Destitute of friends and without an army, Richard takes refuge in Flint Castle. Bolingbroke, using his usurped titles and estates as his excuse, takes Richard prisoner and carries him to London. There Richard breaks down. He shows little interest in anything and spends his time philosophizing on his downfall. When he is brought before Bolingbroke and the cruel and unfeeling earl of Northumberland, Richard is forced to abdicate his throne and sign papers confessing his political crimes. Bolingbroke, assuming royal authority, orders Richard imprisoned in the Tower of London.

During a quarrel among the young dukes of the court, the bishop of Carlisle announces that Mowbray made a name for himself while fighting in the Holy Land and then retired to Venice, where he died. When Bolingbroke affects grief over the news, the bishop turns on him and denounces him for his part in ousting Richard. Bolingbroke, armed with the legal documents he has collected to prove his rights, prepares to assume the throne as Henry IV. Richard predicts to the earl of Northumberland that Bolingbroke will soon come to distrust his old aide for his part in unseating a king. Soon after that, Richard is sent to the dungeons at Pomfret Castle, and his queen is banished to France.

At the duke of York’s palace, the aging duke sorrowfully relates to his duchess the details of the coronation procession of Henry IV. When the duke discovers that his son, the duke of Aumerle, and other loyal followers of Richard are planning to assassinate Henry IV at Oxford, York immediately starts for the palace to warn the new monarch. The duchess, frantic at the thought of her son’s danger, advises Aumerle to reach the palace ahead of his father, reveal his treachery to the king, and ask the royal pardon. She herself pleads for her son before the king and wins Aumerle’s release.

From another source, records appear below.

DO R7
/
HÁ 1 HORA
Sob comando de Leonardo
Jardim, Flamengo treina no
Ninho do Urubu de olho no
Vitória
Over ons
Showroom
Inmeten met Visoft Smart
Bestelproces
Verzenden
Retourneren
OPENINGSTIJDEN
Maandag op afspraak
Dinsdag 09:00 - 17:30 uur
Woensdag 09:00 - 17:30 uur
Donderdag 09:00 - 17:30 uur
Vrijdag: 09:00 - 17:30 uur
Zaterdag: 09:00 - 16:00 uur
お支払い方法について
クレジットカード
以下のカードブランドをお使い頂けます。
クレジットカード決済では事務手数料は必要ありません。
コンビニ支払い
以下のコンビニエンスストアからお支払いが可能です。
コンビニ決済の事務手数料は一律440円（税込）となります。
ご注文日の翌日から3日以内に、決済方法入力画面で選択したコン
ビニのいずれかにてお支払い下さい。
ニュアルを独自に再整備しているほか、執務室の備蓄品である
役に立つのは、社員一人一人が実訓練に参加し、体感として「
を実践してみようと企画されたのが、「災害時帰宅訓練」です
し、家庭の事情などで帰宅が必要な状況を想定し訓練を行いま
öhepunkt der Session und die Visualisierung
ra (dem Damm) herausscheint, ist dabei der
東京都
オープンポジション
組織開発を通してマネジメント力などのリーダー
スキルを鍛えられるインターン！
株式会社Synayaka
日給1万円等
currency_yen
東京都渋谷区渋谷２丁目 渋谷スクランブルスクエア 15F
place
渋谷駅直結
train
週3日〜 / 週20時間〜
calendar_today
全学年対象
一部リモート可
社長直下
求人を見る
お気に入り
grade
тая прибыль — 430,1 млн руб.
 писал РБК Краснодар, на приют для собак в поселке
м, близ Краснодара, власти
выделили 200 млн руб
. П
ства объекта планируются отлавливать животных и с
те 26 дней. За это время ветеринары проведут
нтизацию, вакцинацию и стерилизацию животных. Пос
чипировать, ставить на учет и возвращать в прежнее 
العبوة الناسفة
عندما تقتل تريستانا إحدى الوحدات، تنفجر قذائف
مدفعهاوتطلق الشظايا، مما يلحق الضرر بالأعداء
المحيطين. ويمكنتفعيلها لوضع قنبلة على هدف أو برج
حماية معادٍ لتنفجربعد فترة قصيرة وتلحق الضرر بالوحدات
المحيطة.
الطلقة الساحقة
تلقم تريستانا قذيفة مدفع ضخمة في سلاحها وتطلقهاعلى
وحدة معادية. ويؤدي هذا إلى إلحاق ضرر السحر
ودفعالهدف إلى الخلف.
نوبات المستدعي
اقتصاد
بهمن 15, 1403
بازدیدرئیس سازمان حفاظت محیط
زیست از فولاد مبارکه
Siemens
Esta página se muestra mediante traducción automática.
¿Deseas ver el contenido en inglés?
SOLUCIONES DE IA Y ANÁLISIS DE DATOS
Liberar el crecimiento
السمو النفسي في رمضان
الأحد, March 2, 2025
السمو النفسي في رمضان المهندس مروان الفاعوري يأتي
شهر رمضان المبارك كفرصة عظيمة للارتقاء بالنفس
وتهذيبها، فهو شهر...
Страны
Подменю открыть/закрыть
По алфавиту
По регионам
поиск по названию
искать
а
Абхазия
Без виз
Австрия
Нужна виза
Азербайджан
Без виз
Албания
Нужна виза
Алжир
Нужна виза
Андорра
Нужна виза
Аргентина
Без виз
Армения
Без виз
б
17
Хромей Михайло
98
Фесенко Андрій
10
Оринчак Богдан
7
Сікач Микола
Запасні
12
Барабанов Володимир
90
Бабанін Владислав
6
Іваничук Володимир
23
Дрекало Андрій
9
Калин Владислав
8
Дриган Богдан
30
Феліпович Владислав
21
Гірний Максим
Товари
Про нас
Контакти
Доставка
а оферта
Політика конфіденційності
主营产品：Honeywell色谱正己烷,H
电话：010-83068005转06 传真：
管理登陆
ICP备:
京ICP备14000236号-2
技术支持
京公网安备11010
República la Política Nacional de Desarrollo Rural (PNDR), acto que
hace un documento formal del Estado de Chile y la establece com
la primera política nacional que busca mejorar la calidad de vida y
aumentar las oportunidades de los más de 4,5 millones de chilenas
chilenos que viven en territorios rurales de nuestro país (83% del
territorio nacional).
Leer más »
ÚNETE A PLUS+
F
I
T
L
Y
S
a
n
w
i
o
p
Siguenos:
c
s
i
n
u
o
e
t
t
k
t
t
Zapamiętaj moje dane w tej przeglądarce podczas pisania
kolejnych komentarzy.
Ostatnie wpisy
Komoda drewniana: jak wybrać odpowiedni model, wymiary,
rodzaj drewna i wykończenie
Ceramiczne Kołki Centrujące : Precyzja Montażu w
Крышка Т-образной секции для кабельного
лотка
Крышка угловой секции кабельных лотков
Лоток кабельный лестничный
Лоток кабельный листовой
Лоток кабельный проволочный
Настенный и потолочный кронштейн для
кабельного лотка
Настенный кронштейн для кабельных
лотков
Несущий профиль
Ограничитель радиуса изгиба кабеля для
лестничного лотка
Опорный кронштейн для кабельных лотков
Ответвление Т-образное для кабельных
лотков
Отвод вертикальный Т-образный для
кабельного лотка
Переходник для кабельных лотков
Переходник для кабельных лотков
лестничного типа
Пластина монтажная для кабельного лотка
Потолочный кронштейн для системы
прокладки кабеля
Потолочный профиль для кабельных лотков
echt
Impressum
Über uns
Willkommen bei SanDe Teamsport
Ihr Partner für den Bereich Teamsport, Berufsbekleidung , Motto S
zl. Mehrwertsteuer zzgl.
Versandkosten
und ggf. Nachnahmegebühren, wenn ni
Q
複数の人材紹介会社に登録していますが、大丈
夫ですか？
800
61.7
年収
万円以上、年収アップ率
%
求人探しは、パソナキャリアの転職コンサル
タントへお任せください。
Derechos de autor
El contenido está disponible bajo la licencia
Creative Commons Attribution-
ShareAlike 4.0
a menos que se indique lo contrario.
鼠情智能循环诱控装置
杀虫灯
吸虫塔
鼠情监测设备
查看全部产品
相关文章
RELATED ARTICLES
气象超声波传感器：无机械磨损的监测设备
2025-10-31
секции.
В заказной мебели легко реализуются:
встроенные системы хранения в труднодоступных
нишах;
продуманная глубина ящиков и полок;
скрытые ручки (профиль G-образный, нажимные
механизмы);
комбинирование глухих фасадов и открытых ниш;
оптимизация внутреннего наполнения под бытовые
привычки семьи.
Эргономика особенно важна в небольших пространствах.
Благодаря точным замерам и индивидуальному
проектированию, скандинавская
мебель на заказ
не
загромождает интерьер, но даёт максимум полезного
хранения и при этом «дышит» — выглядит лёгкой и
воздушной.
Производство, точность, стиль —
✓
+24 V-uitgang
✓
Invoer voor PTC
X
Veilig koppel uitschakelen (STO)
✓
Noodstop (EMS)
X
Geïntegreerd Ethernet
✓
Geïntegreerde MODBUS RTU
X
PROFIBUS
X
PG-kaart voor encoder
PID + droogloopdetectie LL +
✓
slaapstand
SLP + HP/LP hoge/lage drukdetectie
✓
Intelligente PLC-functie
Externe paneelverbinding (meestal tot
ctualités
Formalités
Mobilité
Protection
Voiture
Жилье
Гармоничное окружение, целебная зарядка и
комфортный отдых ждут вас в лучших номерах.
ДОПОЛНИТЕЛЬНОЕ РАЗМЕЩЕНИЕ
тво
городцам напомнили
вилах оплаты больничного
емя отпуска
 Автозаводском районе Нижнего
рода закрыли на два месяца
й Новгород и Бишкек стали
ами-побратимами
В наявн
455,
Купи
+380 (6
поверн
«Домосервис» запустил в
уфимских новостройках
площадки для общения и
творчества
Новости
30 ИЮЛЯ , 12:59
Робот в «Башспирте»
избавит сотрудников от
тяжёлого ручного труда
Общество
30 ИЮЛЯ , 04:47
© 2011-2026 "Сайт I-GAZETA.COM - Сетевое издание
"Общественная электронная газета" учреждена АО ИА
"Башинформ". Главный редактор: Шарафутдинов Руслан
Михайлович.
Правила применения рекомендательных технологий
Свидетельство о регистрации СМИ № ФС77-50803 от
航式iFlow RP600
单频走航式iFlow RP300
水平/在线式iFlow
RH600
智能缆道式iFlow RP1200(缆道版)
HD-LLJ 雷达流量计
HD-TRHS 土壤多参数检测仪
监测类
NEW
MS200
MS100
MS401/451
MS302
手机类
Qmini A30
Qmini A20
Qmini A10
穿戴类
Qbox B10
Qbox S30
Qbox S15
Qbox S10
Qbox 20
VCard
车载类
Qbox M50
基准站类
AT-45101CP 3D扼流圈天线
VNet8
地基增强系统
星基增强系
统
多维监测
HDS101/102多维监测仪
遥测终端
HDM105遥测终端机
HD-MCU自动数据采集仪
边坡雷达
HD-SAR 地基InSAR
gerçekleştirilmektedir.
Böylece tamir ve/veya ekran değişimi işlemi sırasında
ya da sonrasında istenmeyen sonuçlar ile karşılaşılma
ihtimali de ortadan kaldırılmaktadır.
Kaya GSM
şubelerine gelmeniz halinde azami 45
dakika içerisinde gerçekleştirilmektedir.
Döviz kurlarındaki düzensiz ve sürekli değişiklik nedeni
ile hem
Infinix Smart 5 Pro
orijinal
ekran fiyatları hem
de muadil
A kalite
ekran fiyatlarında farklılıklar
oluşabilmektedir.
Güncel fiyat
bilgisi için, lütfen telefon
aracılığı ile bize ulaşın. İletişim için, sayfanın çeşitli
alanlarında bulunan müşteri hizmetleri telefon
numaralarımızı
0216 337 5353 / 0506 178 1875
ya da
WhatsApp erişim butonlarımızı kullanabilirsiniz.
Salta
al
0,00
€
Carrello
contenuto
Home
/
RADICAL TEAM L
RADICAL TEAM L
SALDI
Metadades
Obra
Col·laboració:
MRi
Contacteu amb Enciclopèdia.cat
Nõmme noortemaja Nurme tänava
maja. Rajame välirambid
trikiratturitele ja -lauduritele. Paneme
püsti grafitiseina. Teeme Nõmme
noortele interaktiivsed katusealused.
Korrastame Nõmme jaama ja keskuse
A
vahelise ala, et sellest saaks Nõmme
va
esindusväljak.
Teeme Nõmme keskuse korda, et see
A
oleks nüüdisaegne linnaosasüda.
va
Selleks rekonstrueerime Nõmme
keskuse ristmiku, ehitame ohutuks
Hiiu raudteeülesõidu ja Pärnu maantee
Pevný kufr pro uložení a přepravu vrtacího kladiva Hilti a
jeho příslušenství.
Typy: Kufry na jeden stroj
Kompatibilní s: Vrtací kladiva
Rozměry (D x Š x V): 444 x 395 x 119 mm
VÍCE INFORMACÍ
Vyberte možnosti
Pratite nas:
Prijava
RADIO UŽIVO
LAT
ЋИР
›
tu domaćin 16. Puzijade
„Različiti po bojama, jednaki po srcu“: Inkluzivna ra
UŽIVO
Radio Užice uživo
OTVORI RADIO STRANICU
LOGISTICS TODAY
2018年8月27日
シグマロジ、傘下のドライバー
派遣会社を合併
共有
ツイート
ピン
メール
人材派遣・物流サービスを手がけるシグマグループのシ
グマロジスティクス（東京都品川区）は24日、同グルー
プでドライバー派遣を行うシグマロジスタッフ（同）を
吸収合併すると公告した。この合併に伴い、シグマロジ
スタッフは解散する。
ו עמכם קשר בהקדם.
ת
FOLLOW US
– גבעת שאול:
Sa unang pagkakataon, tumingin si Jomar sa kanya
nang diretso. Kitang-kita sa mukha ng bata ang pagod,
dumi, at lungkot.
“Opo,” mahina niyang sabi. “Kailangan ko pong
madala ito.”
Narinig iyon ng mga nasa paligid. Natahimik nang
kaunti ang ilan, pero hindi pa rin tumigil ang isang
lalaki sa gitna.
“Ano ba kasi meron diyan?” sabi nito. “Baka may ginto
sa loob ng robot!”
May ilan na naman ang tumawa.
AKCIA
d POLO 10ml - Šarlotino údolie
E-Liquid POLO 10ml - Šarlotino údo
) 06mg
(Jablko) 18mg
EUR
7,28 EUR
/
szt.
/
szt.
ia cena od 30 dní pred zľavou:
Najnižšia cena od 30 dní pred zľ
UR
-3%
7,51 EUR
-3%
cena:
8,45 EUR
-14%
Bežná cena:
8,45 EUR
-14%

Having punished the conspirators, Henry IV grows uneasy at the prospect of other treasonable activities, for while Richard lives there is always danger that he might be restored to power. Henry IV suggests casually to his faithful servant Sir Pierce Exton that he murder Richard at Pomfret. Exton’s plan to carry out his king’s wish is successful. In his dungeon, Richard is provoked to quarrel with his guard, and in the struggle that ensues the guard draws his sword and strikes down his unhappy prisoner. He then places Richard’s body in a coffin, carries it to Windsor Castle, and there presents it to Henry IV. Distressed over the news of mounting insurrection in the country, King Henry pretends horror at the murder of Richard and vows to make a pilgrimage to the Holy Land to atone for the death of his fallen cousin.